* [THE PROBLEM]: Copy exactly the lines from the start of the material through the line with "index mcp: (95, 187)". Pictures stay out of the copy.

* [DATA SUPPLIED]:
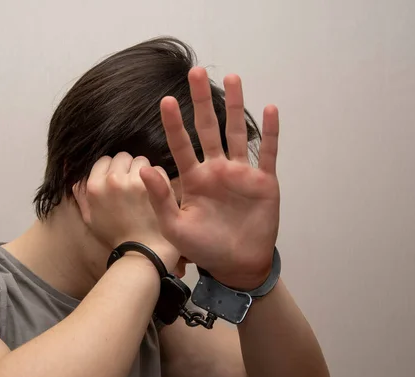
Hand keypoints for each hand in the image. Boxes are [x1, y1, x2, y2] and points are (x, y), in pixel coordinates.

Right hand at [73, 153, 179, 269]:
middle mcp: (113, 180)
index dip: (112, 170)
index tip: (119, 183)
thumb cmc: (116, 236)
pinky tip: (157, 194)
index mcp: (95, 187)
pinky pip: (158, 169)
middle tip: (133, 186)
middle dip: (128, 168)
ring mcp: (134, 181)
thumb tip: (67, 167)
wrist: (143, 252)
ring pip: (141, 160)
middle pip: (123, 157)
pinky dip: (160, 178)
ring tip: (145, 190)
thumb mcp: (90, 217)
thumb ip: (80, 193)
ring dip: (145, 171)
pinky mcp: (155, 185)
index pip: (104, 160)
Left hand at [140, 67, 280, 289]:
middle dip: (201, 101)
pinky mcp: (264, 181)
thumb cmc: (203, 248)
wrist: (236, 265)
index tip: (165, 100)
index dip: (173, 123)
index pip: (181, 145)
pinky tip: (270, 109)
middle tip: (195, 73)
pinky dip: (270, 132)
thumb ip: (161, 197)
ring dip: (235, 106)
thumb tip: (144, 168)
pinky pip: (267, 152)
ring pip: (237, 133)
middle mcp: (216, 169)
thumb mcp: (174, 226)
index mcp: (194, 178)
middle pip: (208, 128)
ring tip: (233, 78)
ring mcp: (240, 173)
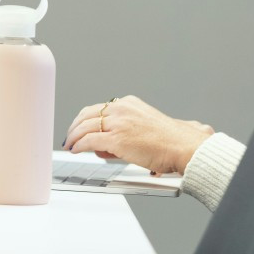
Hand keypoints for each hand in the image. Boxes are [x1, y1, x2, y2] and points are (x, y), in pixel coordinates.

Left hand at [63, 95, 213, 174]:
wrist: (183, 147)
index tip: (81, 127)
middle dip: (75, 127)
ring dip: (73, 137)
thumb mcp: (145, 127)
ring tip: (69, 145)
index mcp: (129, 103)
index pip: (99, 109)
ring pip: (84, 127)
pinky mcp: (116, 139)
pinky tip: (75, 150)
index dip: (86, 120)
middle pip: (87, 114)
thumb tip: (107, 146)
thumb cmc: (171, 142)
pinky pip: (88, 141)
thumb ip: (126, 132)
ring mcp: (118, 123)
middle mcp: (122, 109)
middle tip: (70, 137)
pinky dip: (78, 145)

* [REPLY]:
Hand keypoints for each hand in the image. Boxes are [x1, y1, x2, y2] and points are (x, y), in pixel coordinates.

Right hand at [73, 153, 179, 269]:
middle mcp: (113, 180)
index dip: (112, 170)
index tip: (119, 183)
thumb cmc: (116, 236)
pinky tip: (157, 194)
index mcp: (95, 187)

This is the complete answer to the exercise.